Evaluation of diagnostic accuracy of two rapid stool antigen tests using an immunochromatographic assay to detect Helicobacter pylori
da Silva-Etto JMK1, Mattar R2, Villares-Lopes CA1, Marques SB1, Carrilho FJ. Clin Biochem 2017; pii: S0009–9120(17)30129–7
OBJECTIVES: The stool antigen assay for H. pylori infection diagnosis with monoclonal antibodies is a simple and recommended technique by the Maastricht V/Florence consensus report. Recently, Pylori K-Set K-1219 (Coris Bioconcept Sprl, Belgium) and HP-F23 (Symbiosys, Brazil) have been made commercially available in Brazil. Thus, the aim of this study was to evaluate the diagnostic accuracies of these two rapid stool antigen tests by immunochromatographic assays (index tests) for the clinical practice.
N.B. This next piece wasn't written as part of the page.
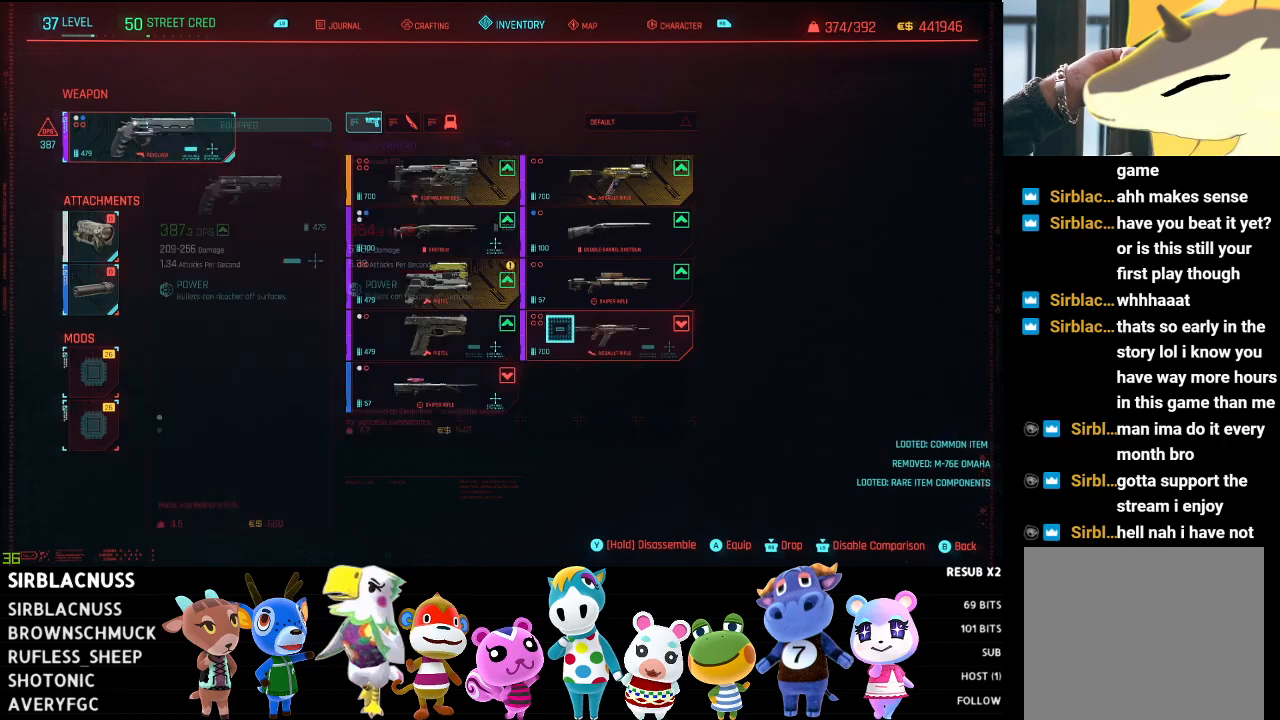
{"buttons": [], "left_stick": "up-left", "right_stick": "center", "events": [[217, "left_stick", "up"], [367, "left_stick", "up-left"]]}
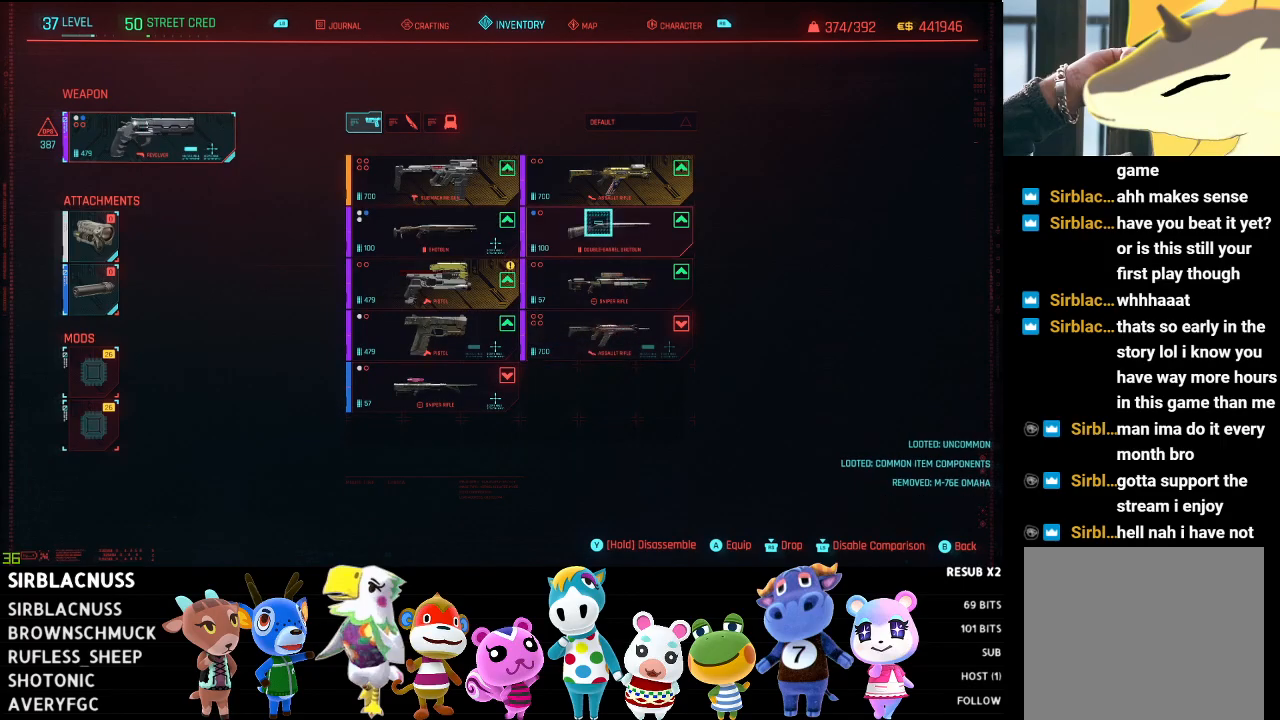
{"buttons": [], "left_stick": "center", "right_stick": "center", "events": [[33, "left_stick", "left"], [133, "B", "down"], [150, "left_stick", "center"], [217, "B", "up"]]}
DESIGN AND METHODS: A total of 98 patients who underwent upper gastrointestinal endoscopy and 13C-urea breath test entered the study. H. pylori infection status was defined by the combination of the rapid urease test and the 13C-urea breath test (reference standard). Two observers who were aware of H. pylori status performed the reading of index tests. Diagnostic accuracy (sensitivity, specificity, positive predictive value, negative predictive value with 95% confidence intervals, positive likelihood ratio, negative likelihood ratio and kappa index measure of agreement) were determined.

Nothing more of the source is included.